It’s Vealy Bad News

Veal crates were banned in the UK in 1990, and then eventually across the EU in 2007. The campaigns against British veal were so successful that consumption dropped dramatically. The image of a calf trapped within a crate remains so powerful that most people in the UK don’t eat veal. Foie gras and veal are top of the “ethically unacceptable” foods list, but there’s a new attempt to promote home produced veal. This is especially disturbing because it’s being supported by two of the main pressure groups that fought so hard to ban the veal crate. Both Compassion in World Farming (CIWF) and the RSPCA have stated that it’s OK to eat veal; as long it’s British. It’s now claimed that “ill practice” isn’t possible if the RSPCA’s “assured certification” guidelines (previously known as Freedom Foods) are followed.

Veal is inextricably linked to the dairy industry. When crates were still being used, a proportion of male calves (useless to the dairy industry) were taken by the veal trade. This usage virtually disappeared after the ban, and the surplus males were “disposed” with a bullet to the head. Currently, about 99,000 male calves are slaughtered by this method every year, and over 10,000 are exported to the veal trade in other EU countries. So a resurgence in veal sales is good news for the UK’s ‘poor old dairy farmers’.

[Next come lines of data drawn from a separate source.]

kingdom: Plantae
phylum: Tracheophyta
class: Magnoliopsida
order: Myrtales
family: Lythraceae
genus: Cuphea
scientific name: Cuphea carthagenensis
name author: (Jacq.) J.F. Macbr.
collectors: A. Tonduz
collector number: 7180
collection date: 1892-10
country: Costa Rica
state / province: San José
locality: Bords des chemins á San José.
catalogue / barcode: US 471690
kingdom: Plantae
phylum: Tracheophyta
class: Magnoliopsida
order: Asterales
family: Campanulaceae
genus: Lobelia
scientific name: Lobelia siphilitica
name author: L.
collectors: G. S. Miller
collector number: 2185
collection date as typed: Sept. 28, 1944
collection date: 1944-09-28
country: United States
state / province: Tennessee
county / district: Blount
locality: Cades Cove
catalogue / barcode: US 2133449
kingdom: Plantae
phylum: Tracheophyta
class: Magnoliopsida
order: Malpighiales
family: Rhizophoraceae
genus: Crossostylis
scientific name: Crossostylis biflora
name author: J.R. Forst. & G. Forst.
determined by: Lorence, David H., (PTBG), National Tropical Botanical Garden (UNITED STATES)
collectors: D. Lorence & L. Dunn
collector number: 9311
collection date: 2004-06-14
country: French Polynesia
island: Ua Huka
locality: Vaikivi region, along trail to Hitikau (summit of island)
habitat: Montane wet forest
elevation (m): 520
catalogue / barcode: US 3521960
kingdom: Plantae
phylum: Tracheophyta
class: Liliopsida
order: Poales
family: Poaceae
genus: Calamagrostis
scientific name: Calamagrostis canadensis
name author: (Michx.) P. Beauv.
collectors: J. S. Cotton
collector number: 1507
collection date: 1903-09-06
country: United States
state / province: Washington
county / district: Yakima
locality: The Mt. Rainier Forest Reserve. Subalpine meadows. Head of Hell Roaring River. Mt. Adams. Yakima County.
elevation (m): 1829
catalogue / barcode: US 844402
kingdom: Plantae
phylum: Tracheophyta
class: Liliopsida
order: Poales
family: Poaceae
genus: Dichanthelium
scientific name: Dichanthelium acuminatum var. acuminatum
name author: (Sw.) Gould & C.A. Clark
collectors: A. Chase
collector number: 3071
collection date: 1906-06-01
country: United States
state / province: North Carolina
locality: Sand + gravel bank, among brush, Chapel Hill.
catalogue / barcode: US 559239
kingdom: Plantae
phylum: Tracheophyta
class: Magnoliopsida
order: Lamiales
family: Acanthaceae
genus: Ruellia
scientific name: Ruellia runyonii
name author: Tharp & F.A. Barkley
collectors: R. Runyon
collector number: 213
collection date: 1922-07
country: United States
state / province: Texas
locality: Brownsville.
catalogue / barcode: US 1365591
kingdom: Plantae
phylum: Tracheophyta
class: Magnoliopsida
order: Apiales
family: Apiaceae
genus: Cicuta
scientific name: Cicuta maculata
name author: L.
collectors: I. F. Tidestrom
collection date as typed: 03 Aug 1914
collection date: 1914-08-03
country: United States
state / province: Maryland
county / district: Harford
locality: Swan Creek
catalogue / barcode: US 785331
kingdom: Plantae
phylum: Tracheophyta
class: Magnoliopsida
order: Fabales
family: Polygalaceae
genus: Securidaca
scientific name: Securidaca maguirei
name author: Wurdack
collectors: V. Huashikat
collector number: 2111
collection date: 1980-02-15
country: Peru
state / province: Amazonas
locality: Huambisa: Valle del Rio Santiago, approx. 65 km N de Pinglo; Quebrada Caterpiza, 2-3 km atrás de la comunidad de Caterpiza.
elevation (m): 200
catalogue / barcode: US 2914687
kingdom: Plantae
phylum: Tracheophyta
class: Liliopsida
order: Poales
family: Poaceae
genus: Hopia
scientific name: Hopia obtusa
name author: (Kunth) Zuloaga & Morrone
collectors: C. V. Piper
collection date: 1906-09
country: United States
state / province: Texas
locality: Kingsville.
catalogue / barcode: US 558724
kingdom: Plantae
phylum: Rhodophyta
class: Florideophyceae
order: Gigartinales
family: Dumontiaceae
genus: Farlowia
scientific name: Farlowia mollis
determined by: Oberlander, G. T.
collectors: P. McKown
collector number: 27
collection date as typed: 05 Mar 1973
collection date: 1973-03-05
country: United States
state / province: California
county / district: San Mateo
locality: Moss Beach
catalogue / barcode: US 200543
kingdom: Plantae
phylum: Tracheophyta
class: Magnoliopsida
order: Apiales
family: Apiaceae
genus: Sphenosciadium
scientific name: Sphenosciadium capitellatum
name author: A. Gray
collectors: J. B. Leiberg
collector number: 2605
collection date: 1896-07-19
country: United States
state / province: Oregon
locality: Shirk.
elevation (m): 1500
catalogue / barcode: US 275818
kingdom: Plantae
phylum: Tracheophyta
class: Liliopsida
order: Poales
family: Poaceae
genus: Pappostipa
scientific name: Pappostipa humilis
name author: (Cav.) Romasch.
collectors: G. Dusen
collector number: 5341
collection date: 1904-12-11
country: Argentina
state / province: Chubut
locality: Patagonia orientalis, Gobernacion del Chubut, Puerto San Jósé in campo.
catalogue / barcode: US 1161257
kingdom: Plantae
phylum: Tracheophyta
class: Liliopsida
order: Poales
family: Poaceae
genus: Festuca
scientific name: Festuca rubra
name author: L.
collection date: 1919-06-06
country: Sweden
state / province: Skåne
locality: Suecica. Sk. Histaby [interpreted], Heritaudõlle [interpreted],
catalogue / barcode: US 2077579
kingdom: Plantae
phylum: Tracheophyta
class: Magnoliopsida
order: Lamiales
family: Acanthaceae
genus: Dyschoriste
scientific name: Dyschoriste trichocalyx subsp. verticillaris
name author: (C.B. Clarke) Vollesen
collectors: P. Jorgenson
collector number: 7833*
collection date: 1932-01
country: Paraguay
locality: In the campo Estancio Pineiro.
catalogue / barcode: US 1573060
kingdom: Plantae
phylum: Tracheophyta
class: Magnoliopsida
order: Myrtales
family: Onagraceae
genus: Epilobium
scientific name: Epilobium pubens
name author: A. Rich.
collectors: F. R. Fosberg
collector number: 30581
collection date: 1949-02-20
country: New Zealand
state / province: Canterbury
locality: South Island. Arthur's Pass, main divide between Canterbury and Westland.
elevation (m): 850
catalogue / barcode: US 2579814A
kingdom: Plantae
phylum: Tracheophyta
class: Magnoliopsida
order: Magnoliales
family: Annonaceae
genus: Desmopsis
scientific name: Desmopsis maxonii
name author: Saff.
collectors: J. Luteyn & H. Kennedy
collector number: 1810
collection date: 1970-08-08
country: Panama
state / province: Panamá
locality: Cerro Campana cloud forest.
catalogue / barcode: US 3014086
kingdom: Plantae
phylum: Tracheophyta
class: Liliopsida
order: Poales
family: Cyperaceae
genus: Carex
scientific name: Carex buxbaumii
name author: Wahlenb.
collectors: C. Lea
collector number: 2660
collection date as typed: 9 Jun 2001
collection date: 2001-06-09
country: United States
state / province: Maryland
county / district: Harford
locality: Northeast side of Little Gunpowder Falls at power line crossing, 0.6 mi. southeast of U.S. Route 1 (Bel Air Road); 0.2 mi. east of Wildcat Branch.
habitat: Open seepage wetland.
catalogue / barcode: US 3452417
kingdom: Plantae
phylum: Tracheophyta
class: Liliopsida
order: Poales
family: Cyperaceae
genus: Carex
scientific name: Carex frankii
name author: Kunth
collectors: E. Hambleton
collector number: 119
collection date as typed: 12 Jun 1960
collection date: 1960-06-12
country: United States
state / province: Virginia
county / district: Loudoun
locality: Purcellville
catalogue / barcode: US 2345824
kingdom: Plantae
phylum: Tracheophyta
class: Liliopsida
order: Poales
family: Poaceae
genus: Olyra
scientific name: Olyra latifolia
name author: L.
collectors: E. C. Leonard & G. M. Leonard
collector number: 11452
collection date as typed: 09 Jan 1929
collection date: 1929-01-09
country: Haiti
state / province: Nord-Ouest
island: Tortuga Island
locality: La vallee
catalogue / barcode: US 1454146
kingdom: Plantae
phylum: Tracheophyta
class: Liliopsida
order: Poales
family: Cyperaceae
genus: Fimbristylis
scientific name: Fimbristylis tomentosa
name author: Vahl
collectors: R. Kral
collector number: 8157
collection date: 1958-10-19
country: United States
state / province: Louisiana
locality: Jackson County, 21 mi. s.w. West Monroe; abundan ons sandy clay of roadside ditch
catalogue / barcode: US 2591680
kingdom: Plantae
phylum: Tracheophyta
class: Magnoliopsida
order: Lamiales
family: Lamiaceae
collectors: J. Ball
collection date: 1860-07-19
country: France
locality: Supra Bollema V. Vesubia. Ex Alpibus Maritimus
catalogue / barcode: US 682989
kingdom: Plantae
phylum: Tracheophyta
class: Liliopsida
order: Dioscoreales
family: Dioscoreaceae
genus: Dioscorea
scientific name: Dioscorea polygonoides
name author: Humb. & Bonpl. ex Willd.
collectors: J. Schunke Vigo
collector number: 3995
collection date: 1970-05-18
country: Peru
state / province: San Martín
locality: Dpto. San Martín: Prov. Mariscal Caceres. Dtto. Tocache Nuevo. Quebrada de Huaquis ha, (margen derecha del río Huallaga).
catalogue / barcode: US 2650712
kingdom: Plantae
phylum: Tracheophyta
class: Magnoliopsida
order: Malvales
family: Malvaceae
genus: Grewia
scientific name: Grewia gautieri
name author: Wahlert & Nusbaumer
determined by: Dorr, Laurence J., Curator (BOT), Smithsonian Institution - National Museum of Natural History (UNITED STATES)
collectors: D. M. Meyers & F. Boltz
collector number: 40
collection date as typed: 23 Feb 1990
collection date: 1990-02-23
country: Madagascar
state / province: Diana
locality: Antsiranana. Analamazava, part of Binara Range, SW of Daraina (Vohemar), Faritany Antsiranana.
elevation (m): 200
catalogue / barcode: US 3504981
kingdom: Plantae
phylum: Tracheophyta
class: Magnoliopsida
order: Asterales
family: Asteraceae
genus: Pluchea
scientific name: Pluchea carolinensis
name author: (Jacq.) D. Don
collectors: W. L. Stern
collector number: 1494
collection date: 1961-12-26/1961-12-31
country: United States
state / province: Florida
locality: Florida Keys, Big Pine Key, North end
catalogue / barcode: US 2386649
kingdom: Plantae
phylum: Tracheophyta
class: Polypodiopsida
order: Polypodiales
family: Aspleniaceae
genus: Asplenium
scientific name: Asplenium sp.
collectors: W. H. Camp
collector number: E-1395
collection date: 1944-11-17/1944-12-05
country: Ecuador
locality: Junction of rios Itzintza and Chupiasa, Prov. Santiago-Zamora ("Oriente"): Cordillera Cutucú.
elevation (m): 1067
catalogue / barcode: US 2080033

The obvious question is why have the RSPCA and CIWF drastically changed their viewpoint? An RSPCA spokesman on BBC Radio 4’s You & Yours (28/8/2015) stated: “People need constant reminders that the days of the veal crate are gone, it’s 25 years out of date and we need to move on. Veal calves are deemed to be of no economic value, and most are destroyed soon after birth. The RSPCA and CIWF decided that there must be a better way of utilising them. The so-called higher welfare systems in other EU countries only means that crates aren’t being used. Instead, the calves are (reared) on wooden slatted floors and without proper bedding. This would be illegal in the UK. My message is buy British veal.”

It’s deeply depressing to hear these arguments coming from the RSPCA and CIWF, especially the specious “we’re not as bad as them” stance. Instead of pursuing a total ban of all veal products (which is very realistic) it’s as if they are now embarrassed by the success of previous anti-veal campaigns. These worked because (for once) the great British public actually got the message: producing veal is really cruel and if it bothers you then don’t buy it. It’s a pity that a hard hitting anti-dairy campaign isn’t being considered by any of the mainstream animal welfare groups. This would highlight the despicable practices of slaughtering male calves, and separating mother and the new born calf within 24 hours. Both the RSPCA and CIWF need to “move on” and have “constant reminders” that all milk production involves appalling cruelty, and that there are now ubiquitous non-dairy alternatives that didn’t exist 25 years ago. Instead, they maintain the spurious “it’s OK to exploit and slaughter animals as long as it’s done nicely” approach.

A couple of years ago there was a well publicised attempt to introduce so-called “ethical veal”, also known as “rose veal” owing to the slightly pink colour. And if you have any doubts please don’t worry, this really is ethically produced because the calves aren’t slaughtered until they are at least six months old. Yes, that’s the basic justification and the moral argument is pretty impressive. Firstly, you don’t want any beautiful male calves killed within 24 hours of being born. Secondly, these calves represent a potential source of revenue for all those ‘poor old dairy farmers’. Thirdly, in comparison with a broiler chickens these rose veal calves have a really long and wonderful life.

Sainsbury are now selling “assured veal” in 180 of their 1200 stores, and during the Christmas period last year they reported a 43% rise in sales. Veal mince costs £9 per kg, veal escalope £26 per kilo, and a veal sirloin steak £33 per kg. This compares with their Taste the Difference beef sirloin at £22-50 per kg. However, the only thing you can be assured of is that all methods of producing veal involve varying degrees of suffering and cruelty.